Он оказался прав. Через какое-то время в левом углу широкой арки, которая соединяла атрий и коридор с личными комнатами, показалась Ванесса Стикс собственной персоной. Выглядела она, как и Виктор, да и как сам Дэн наверняка, какой-то помятой. От задорного взгляда не осталось и следа, смотрела она на брата и Дэна как-то недоверчиво. Она была в той же одежде, что Дэн ее видел и вчера, волосы были растрепаны и похожи на птичье гнездо.
– Вы смогли заснуть? – спросила совершенно без интереса к собеседникам Ванесса. И, не дав ни тому, ни другому ответить, продолжила. – Лично я – нет. А едва я начала хоть как-то расслабляться, ты, Дэн, прошел мимо моей комнаты… И все.
– Ну, извини, – сказал Дэн скорее из вежливости. Он знал, что никогда не ходил громко, и Ванесса, думалось ему, просто искала, к чему бы придраться.
– Да чего уж там, – скривила губы-ниточки женщина. Лицо ее переменилось, и стало совсем непривлекательным. – Ладно, думаю, нужно сейчас решить, что делать дальше.
– Нужно, – согласился Виктор. – Но неужели, сестра, ты считаешь, что в сложившейся ситуации мы можем строить хоть какие-то планы? Я совершенно не знаю, чего ждать дальше от римлян и от…
Тут он осекся, вопросительно посмотрев на Дэна. Конечно, то, что Дэн ему рассказал было, мягко говоря, информацией не для «широкой аудитории», слишком личной и слишком странной для того, чтобы рассказывать ее такому человеку, как Ванессе.

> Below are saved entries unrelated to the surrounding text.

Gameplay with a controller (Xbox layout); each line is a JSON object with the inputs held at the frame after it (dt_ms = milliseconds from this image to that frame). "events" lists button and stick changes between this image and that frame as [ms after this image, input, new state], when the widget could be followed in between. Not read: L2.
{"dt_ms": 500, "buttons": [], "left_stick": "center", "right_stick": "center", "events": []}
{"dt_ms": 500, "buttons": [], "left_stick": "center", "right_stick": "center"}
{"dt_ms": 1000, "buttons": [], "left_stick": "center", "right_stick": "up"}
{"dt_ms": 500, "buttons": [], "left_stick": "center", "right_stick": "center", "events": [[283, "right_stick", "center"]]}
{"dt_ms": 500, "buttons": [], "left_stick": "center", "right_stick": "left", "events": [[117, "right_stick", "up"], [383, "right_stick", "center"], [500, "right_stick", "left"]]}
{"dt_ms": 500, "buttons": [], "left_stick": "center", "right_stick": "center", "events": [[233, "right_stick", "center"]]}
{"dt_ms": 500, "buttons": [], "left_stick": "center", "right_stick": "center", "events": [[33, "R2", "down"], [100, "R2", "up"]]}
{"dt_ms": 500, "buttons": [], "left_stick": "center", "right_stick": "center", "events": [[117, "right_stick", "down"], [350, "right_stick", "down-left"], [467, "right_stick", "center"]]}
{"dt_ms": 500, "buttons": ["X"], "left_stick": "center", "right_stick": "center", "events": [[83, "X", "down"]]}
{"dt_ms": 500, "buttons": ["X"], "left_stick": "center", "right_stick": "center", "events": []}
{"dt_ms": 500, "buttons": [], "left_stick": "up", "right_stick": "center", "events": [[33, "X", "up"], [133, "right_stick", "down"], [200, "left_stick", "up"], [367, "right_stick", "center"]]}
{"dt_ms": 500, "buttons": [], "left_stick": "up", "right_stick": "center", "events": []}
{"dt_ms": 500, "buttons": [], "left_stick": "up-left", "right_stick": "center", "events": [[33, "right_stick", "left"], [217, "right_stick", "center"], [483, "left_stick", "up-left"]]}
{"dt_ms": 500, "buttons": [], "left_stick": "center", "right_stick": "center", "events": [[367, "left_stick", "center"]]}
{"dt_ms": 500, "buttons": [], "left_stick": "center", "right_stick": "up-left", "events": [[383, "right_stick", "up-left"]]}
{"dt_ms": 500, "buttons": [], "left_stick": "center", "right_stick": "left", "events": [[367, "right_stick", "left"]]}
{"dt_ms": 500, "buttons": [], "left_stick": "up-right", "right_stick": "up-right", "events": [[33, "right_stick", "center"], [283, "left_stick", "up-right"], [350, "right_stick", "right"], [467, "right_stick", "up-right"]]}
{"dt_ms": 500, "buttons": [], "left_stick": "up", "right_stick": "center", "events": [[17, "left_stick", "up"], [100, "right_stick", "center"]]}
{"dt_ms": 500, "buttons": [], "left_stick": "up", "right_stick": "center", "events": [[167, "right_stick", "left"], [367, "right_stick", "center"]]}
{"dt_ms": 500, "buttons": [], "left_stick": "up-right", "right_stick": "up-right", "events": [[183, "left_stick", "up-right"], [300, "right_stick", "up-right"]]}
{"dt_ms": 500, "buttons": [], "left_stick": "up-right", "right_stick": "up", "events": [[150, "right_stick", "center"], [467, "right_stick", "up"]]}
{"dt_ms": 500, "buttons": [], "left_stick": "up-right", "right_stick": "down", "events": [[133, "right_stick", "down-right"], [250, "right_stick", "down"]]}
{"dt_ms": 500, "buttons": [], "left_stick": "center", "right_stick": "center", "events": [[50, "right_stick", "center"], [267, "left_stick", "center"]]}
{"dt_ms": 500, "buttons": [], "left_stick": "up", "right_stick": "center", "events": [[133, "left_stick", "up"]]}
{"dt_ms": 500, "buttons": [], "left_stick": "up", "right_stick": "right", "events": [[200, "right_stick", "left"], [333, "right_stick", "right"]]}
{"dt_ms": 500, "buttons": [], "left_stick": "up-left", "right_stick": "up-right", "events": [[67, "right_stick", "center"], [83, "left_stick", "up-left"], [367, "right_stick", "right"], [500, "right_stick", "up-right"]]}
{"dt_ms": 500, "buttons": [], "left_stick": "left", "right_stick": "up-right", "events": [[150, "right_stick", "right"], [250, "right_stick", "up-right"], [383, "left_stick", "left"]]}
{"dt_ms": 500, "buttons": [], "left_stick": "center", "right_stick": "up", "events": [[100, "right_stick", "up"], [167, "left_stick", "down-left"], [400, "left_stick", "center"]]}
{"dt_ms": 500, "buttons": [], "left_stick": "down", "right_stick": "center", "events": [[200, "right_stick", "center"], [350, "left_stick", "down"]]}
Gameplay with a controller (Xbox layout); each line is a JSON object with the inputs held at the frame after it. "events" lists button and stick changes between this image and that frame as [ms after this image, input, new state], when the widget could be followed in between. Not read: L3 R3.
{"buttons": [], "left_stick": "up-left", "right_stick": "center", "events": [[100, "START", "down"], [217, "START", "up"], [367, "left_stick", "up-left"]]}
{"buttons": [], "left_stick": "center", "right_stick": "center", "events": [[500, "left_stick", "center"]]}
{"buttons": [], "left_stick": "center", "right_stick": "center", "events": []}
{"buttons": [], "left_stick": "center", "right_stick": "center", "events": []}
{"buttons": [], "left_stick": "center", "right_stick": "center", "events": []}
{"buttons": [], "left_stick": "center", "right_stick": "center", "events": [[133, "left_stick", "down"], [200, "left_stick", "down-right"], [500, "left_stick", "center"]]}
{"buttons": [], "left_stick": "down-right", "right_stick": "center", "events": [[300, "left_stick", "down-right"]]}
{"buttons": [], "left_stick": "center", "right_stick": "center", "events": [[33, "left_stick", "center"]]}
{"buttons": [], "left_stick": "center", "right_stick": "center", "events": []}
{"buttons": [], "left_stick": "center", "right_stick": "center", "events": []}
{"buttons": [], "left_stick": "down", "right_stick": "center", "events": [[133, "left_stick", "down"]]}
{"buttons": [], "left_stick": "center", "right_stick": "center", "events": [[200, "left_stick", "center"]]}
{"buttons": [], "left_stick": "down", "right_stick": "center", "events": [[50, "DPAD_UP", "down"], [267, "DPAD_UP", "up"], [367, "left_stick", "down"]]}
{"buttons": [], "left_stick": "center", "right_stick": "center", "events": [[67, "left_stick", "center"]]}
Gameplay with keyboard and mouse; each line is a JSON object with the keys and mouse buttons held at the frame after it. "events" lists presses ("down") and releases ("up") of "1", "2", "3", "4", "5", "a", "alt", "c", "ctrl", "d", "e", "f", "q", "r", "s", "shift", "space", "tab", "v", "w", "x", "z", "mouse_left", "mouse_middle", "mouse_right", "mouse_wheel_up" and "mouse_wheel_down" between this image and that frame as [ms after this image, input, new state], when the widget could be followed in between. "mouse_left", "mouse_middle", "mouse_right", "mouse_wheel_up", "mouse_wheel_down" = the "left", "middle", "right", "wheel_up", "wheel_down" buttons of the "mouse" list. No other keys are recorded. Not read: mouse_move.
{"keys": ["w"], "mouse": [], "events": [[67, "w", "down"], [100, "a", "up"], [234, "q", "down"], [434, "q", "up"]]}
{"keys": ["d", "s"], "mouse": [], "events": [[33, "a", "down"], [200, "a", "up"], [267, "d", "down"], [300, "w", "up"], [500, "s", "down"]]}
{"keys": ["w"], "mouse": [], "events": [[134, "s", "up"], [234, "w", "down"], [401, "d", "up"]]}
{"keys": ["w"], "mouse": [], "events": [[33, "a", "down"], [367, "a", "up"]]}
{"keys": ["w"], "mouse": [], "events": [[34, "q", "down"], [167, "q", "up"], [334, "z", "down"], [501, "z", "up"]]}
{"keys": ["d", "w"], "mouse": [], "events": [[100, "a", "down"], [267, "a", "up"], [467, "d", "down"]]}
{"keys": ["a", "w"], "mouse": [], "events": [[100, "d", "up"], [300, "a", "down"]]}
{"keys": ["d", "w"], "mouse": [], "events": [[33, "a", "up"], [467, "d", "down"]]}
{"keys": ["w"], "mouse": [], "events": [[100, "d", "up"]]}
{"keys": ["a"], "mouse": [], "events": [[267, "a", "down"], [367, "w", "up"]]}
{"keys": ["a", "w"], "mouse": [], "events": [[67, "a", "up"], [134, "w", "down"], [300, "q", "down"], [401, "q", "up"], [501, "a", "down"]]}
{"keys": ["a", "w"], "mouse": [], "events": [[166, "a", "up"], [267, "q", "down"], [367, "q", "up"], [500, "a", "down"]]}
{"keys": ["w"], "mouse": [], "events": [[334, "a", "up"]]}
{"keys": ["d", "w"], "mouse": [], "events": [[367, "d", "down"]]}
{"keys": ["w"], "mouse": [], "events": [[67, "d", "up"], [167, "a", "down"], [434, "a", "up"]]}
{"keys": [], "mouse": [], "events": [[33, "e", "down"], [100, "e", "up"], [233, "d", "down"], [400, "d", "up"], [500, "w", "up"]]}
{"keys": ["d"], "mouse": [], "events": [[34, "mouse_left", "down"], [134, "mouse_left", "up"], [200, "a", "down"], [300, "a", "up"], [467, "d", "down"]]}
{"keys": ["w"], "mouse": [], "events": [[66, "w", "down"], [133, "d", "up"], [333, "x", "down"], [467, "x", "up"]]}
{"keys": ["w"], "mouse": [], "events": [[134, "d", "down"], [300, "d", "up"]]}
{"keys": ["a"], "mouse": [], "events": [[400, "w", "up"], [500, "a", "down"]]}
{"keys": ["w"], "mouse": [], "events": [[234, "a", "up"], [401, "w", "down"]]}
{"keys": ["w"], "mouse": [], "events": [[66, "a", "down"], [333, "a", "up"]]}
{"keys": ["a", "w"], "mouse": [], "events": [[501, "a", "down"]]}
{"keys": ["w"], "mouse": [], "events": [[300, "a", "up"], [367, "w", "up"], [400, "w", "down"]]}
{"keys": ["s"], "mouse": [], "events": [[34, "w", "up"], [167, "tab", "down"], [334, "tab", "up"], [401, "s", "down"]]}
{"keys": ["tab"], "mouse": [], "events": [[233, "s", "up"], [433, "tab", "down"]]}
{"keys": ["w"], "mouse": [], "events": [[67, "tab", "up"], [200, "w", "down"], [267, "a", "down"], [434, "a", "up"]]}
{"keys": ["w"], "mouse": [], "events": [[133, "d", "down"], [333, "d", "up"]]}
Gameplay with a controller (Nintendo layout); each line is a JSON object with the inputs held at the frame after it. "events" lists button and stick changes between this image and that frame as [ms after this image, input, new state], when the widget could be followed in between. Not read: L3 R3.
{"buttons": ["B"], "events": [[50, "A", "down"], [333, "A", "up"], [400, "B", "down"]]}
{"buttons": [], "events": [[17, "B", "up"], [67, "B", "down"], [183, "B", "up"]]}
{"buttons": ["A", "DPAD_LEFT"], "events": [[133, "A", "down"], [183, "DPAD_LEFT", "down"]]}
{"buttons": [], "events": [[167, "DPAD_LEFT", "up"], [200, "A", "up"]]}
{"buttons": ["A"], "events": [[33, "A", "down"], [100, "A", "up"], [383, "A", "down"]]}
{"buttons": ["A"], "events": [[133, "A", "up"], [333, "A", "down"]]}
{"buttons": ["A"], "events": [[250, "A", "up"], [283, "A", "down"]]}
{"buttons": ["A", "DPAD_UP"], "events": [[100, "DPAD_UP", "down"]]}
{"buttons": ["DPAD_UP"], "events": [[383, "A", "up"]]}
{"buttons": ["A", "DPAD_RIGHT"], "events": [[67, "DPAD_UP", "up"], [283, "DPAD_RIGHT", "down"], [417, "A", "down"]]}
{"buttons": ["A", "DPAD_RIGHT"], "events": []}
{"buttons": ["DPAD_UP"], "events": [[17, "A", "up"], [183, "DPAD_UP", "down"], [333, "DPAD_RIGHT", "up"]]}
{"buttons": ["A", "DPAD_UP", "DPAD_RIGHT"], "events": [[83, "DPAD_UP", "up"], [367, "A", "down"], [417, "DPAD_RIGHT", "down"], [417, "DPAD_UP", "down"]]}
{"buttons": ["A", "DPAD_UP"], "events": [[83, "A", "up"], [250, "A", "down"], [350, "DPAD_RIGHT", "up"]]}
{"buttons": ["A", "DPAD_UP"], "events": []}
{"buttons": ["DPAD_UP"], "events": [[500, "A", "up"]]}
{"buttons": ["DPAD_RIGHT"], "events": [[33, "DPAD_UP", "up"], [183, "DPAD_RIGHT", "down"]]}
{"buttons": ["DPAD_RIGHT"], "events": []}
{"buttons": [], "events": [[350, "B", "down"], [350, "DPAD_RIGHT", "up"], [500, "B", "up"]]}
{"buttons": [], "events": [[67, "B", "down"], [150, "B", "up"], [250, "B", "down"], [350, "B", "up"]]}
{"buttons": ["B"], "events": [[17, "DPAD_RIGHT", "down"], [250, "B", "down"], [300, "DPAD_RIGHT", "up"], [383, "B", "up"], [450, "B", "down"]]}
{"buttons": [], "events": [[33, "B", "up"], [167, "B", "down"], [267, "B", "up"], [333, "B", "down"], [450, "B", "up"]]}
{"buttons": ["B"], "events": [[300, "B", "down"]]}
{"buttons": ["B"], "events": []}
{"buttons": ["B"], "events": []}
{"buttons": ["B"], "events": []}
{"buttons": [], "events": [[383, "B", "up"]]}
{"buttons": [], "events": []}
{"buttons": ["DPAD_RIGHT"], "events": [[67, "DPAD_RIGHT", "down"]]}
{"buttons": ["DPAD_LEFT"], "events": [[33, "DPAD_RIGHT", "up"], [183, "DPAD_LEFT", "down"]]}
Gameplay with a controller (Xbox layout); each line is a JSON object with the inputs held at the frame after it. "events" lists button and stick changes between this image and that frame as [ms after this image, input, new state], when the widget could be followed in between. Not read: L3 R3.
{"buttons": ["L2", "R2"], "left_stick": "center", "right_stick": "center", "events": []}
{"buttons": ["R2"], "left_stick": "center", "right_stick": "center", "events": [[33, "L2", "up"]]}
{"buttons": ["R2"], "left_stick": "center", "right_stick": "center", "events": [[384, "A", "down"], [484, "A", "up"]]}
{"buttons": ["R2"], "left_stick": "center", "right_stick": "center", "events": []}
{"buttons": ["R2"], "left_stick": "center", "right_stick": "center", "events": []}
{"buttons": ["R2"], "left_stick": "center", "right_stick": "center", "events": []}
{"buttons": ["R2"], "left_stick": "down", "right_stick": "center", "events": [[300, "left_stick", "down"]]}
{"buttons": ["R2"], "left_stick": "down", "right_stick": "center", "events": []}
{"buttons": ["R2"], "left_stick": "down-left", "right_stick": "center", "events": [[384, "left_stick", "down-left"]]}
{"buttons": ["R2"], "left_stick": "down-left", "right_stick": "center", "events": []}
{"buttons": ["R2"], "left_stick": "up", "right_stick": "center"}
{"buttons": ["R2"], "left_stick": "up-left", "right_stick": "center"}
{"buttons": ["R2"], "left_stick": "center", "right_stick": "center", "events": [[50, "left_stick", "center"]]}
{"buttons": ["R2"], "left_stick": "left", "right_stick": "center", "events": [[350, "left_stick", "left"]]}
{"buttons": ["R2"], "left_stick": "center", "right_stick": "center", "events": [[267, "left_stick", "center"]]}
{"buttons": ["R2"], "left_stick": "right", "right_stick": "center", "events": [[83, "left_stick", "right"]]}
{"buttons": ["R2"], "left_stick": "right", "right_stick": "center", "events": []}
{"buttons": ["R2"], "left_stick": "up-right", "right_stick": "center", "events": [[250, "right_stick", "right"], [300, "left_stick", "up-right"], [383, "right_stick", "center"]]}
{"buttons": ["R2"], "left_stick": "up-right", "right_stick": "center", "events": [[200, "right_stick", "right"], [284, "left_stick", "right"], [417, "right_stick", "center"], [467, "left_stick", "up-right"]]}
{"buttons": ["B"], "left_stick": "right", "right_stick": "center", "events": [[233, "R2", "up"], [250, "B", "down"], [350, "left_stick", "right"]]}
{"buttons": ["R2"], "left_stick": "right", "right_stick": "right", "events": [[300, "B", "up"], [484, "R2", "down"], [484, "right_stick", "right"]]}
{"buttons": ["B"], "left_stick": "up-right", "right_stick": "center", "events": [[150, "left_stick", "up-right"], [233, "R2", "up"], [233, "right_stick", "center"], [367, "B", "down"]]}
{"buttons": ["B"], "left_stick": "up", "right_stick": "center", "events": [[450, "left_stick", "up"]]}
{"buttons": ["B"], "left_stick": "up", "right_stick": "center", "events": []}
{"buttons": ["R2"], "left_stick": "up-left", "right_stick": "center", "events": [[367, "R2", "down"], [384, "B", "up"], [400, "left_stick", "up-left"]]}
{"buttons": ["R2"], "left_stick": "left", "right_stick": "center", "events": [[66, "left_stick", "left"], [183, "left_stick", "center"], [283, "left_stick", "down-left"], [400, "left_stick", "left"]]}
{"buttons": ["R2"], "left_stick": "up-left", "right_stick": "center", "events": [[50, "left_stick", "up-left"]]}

Быть может, она бы ему и поверила, но все же Дэн совершенно не желал, во всяком случае, пока, с ней на эту тему говорить. Он лишь едва заметно покачал Виктору головой.
– От кого? – нахмурив брови, спросила Ванесса.
– Да от нас самих, – выкрутился Виктор, но сестра заметила, что тот что-то скрыл.
– Ладно, неважно, – сказала она с явной обидой в голосе. – Так или иначе, хоть что-то да нужно придумать. Не останемся мы ведь на вилле у этих Императоров. А мы ведь еще и им кучу всего наобещали! Что будет по истечении нескольких месяцев ли даже лет, я даже представить себе боюсь…
– Если честно, я надеюсь, что женщина, которая встретила нас по прибытию, хотя бы еще раз да объявится, – сказал Виктор. – Судя по всему, она тоже не местная, и она знает, кто мы такие. Может, она и укажет, что нам следует делать.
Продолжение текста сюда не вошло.